Read more Berlin to Give Lifetime Achievement Award to Wim Wenders
But the director’s decision to spend more time on projects wasn’t entirely voluntary. “Fiction is getting more and more complex, and the process of making a movie is so much more time-consuming than when I started out 30 or 40 years ago,” Wenders told The Hollywood Reporter. “When I was a young man, I made a new film every year like clockwork, like only Woody Allen is still doing. And today, a normal fiction film takes four, five, six years.”
Wenders started writing Everything Will Be Fine while working on the Oscar-nominated documentary Pina, his 3D dance film. He overlapped shooting with Salt of the Earth, going back and forth between Canada and Brazil. The new film will need at least six months to complete, which means it may not be ready until next spring, after Wenders receives a lifetime achievement award at the Berlin Film Festival in February. “I don’t know exactly, because as it is a 3D film, the postproduction is slower than normal, and it’s quite complex,” he said.

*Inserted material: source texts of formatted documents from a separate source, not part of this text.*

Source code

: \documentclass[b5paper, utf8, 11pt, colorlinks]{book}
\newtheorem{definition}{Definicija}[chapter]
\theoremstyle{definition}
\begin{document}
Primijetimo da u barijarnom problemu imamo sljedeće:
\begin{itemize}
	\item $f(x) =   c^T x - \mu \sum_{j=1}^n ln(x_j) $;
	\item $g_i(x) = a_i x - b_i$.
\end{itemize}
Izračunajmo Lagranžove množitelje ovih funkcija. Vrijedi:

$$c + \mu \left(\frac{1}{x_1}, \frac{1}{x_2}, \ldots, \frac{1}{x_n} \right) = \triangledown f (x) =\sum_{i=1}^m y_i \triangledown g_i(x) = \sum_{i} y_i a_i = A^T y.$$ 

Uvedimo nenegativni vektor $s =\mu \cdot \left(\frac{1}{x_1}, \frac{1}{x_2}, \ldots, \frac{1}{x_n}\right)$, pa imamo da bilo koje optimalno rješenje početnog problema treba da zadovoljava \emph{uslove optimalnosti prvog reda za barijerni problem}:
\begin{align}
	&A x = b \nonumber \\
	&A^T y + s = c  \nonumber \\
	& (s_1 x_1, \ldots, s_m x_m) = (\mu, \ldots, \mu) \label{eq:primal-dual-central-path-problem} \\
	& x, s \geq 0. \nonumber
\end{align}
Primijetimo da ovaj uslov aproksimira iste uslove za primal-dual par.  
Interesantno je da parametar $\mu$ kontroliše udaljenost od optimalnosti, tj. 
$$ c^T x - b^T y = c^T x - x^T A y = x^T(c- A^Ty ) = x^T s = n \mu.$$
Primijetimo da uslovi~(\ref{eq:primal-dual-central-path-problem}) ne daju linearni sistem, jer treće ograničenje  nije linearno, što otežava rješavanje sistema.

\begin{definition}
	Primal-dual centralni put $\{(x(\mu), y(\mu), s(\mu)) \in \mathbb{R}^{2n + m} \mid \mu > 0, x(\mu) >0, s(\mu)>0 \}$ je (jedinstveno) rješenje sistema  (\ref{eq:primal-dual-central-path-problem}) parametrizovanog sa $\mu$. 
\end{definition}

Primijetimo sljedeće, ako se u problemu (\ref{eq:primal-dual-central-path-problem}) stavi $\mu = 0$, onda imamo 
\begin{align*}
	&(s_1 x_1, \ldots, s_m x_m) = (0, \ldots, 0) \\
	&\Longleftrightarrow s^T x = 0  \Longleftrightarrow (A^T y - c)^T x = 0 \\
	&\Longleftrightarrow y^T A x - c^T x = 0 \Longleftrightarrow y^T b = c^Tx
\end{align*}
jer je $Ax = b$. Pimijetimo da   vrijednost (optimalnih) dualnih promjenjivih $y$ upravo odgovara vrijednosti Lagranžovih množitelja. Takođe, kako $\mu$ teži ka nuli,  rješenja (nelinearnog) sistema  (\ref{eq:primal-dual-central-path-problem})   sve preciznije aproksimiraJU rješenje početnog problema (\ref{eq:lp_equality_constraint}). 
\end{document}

“It’s a very intimate story, and my whole idea was to show that you can tell in 3D also something very intimate, because it enhances very much the presence of the actor,” he said. “And even in an intimate story, 3D has its value.”
The director’s success with Pina didn’t pave the way for more personal 3D stories as he had predicted. “When we started it, it was right after Pina, and I thought when this movie’s going to come out, there’s going to be lots of intimate 3D movies, but I was wrong.”
Salt of the Earth will play at the Rome Film Festival on Sunday before its Oct. 23 release in Italy.